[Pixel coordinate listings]
· · ·

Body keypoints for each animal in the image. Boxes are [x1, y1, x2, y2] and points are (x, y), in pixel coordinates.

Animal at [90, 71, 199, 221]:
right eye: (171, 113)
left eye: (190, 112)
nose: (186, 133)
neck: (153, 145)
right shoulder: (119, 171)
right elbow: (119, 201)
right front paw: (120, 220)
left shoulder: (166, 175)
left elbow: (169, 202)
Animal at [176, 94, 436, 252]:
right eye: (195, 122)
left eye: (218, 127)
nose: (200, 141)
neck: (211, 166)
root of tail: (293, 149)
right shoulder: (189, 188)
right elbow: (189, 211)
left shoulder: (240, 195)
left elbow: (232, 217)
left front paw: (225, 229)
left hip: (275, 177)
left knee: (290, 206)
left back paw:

· · ·

» Exercise: After locating the line with "left eye: (190, 112)" in the records above, please set down that line and all later ones exactly, and no other line.

» Solution:
left eye: (190, 112)
nose: (186, 133)
neck: (153, 145)
right shoulder: (119, 171)
right elbow: (119, 201)
right front paw: (120, 220)
left shoulder: (166, 175)
left elbow: (169, 202)
Animal at [176, 94, 436, 252]:
right eye: (195, 122)
left eye: (218, 127)
nose: (200, 141)
neck: (211, 166)
root of tail: (293, 149)
right shoulder: (189, 188)
right elbow: (189, 211)
left shoulder: (240, 195)
left elbow: (232, 217)
left front paw: (225, 229)
left hip: (275, 177)
left knee: (290, 206)
left back paw:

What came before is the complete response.